1. Inside the FNA folder you downloaded, go to ThirdParty\MonoKickstart. Dig through this until you find the folder named "precompiled", this folder contains some precompiled .dll files from Mono (an open source implementation of .NET) so we won't have to require a system install of Mono for Mac and Linux versions of our project. These files will be needed for all non-Win32 targets (Mac and Linux)! Also located here are some additional folders that we need to drop the downloaded libs into. The file you downloaded should already have the libs separated into their respective folders, you just need to copy them over. The Linux libs go into the "lib" and "lib64" folders, and the Mac libs go into the "osx" folder.

2. Rename "Kick", "kick.bin.x86", "kick.bin.osx" and "kick.bin.x86_64" to the name of your .exe instead of the word "kick". For example, if your exe name is MyGame.exe it would look like "MyGame.bin.osx" and so on.

3. Open up the file now called "MyGame". Inside this file, everytime you see the word "kick" replace it with the name of your game's .exe, similar to what we just did in the last step.

4. Now we'll need to put together the "app shell" to distribute to Mac players. The shell is just a folder organized a certain way, so we can easily put this together on Windows. To make this super easy, you can download an example shell here. (Thanks to Nick Gravelyn, developer of Shipwreck for providing this!)

5. Open the example shell and go to Contents\MacOS. You can think of this folder as the working directory for your game. Copy and paste your game's exe, Content folder and managed .dll files to this location. 

6. From the precompiled folder, copy all of the .dlls and the files called "MyGame" and "MyGame.bin.osx" into the Contents\MacOS folder. You will also need to copy the files in the precompiled\osx folder into the Contents\MacOS\osx folder, and all of the files in the precompiled\mono folder into the Contents\MacOS\mono folder.

7. Replace and rename all remaining information that belongs to Shipwreck with your own game's info. To create an icon for your game, you can use this website to generate the file.

8. We now need to package the .app folder so we can distribute it on Mac. Something worth noting is that the .app folder is technically a folder, but OS X treats this as a file! We'll need to treat the app bundle as if it's a file and have the folders organized correctly - if you followed the example shell format, you shouldn't have anything to worry about. Use the program called "Disk Utility" found in OS X to package the .app folder (File -> New -> Disk Image From Folder).

For both OS X and Linux, the bin files in addition to the renamed "Kick" file must be marked as executable! If you just zip up the .app folder from Windows it's possible that you can lose these permissions.

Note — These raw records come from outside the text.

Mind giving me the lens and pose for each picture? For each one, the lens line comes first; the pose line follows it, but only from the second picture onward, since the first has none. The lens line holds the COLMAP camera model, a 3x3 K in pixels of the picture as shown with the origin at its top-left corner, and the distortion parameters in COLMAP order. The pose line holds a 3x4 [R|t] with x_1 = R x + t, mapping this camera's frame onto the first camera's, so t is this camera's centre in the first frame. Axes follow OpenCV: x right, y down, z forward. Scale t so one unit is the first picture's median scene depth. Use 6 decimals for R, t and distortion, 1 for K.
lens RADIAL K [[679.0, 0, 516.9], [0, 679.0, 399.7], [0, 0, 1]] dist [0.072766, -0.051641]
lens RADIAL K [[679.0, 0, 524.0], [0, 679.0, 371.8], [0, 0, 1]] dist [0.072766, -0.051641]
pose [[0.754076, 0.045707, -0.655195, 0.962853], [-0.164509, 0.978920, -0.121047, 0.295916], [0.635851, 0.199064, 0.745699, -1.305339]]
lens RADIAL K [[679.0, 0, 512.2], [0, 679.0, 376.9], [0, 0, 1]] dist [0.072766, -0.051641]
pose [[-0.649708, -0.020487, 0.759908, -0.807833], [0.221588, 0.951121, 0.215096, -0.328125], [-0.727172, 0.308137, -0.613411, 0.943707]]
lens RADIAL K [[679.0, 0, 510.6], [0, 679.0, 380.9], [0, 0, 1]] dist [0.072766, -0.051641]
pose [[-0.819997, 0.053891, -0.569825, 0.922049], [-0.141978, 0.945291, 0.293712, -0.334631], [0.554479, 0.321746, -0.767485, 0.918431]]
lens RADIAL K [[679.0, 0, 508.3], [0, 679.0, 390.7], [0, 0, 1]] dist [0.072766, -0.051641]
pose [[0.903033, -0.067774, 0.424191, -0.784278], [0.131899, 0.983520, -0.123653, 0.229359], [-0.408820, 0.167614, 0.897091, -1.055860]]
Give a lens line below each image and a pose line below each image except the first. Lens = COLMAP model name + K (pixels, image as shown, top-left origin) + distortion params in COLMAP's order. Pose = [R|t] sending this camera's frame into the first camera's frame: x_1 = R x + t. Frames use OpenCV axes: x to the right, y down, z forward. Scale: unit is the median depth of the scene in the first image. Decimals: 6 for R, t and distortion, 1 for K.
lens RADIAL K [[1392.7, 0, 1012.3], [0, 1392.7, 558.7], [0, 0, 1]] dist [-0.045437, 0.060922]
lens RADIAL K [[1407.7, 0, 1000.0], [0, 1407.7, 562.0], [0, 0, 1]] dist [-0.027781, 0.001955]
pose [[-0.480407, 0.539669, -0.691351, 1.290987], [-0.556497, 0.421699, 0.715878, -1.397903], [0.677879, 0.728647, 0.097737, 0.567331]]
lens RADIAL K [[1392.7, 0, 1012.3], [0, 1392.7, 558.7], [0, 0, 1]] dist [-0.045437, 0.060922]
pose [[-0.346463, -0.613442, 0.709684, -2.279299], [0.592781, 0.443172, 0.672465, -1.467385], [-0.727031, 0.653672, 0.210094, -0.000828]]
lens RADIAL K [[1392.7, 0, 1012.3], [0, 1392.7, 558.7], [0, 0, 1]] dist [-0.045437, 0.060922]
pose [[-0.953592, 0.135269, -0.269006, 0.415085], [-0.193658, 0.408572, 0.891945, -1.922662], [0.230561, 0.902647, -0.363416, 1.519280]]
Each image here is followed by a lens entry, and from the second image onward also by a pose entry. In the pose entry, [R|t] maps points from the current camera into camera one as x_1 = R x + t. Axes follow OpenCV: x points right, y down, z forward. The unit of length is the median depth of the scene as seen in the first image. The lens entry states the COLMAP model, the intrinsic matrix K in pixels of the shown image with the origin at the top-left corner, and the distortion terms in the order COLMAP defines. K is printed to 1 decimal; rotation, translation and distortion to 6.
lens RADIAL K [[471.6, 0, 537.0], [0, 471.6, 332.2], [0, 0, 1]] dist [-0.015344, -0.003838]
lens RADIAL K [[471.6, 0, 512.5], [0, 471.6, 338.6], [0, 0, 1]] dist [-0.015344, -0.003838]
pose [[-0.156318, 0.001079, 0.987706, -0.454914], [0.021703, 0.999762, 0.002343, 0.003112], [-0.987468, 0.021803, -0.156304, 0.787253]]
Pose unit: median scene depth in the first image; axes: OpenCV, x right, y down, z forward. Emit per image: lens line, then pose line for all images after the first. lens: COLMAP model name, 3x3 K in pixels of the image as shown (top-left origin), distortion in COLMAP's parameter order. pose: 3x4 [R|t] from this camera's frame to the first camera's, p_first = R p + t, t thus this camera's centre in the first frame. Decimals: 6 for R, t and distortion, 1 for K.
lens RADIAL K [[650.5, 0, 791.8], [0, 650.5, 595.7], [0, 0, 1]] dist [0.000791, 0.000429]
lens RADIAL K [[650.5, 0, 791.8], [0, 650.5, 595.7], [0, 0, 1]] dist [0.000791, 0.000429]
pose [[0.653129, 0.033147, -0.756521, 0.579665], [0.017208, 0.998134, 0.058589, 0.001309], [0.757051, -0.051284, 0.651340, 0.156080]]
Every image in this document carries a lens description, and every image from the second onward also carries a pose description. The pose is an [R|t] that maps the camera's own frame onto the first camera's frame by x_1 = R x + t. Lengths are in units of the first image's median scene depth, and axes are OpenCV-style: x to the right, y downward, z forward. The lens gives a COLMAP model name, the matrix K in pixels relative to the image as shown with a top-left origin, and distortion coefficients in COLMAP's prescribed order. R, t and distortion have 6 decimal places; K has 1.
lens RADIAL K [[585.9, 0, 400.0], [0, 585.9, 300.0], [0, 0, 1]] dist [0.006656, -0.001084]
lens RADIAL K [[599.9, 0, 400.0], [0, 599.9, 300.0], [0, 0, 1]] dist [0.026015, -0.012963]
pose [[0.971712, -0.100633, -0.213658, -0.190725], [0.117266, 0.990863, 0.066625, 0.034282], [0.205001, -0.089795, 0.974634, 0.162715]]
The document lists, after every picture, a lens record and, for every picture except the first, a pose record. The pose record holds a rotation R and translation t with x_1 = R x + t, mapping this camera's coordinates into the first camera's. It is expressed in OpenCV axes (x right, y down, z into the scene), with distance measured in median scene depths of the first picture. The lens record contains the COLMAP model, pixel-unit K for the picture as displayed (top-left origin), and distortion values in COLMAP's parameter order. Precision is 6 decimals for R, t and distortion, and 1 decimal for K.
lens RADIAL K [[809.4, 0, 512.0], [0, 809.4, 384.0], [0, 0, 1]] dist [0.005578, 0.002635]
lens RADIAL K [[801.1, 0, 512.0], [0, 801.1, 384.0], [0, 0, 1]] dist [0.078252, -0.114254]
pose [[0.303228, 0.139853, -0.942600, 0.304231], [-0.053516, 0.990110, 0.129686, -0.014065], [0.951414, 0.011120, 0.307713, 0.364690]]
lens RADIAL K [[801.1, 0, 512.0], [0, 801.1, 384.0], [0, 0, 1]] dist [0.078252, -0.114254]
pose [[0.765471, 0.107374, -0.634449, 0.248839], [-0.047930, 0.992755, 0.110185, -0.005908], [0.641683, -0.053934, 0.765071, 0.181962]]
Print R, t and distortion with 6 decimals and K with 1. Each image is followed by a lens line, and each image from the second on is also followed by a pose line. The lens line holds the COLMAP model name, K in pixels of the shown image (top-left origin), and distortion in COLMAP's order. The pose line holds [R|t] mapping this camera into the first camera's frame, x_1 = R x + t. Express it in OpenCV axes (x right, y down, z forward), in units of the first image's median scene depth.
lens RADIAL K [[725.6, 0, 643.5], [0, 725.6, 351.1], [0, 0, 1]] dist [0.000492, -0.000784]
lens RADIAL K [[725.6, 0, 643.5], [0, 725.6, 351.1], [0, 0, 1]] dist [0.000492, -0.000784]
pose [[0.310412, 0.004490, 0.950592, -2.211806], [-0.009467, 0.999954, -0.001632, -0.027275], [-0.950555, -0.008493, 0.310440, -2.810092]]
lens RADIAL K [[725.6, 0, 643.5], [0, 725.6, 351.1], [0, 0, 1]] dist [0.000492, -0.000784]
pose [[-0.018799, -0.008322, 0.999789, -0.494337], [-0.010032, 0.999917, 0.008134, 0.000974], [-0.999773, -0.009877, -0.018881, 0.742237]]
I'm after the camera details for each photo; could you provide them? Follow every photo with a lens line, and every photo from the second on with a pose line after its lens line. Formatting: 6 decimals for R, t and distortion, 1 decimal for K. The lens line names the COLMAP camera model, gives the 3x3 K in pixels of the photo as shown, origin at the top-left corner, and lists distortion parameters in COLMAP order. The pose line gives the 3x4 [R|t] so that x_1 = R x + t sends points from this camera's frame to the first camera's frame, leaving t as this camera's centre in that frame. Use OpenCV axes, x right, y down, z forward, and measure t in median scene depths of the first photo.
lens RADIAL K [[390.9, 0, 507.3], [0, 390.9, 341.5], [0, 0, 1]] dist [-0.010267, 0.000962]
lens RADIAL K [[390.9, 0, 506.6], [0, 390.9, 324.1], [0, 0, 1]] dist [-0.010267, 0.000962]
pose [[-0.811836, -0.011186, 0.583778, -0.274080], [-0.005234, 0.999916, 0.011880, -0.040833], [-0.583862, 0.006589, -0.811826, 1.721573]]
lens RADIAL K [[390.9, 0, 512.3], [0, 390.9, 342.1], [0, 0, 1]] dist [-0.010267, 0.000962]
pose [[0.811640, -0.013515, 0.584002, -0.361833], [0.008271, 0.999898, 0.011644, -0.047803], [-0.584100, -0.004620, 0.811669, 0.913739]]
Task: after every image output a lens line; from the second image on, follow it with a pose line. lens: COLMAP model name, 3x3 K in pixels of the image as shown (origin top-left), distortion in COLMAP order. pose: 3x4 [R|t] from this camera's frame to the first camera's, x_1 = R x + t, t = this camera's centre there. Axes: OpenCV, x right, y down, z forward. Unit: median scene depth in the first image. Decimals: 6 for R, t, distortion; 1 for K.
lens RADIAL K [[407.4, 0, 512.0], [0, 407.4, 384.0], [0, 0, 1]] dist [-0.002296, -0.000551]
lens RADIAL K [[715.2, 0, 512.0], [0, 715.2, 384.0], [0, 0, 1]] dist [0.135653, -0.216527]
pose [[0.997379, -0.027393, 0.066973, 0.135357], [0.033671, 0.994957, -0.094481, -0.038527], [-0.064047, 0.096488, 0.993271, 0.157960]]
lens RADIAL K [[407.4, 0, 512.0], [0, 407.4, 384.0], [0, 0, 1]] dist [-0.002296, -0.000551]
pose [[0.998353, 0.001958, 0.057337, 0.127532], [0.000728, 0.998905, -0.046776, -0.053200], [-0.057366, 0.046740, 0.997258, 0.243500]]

You should now be ready to test your project on OS X, and if it works properly, distribute it on OS X!

Building Your Game for Linux

1. You will need to be running in Linux to complete this step.

2. We'll need to make an installer for Linux, Ethan has provided a program to do this here.

3. Replace all of the examplegame information with your own game's info.

4. Run ./build.sh YourGameName  and a Linux installer will be spit out! Be sure to test your project on Linux before celebrating!

The End

I hope this was useful for people that would like to continue using XNA code in the future. I ran into a few hiccups getting my game working 100% accurately, but I probably got up and running on Windows in under eight hours. I'm personally pretty impressed with that!

Big thanks to Ethan Lee and Nick Gravelyn for helping me get set up, most of this info came from them.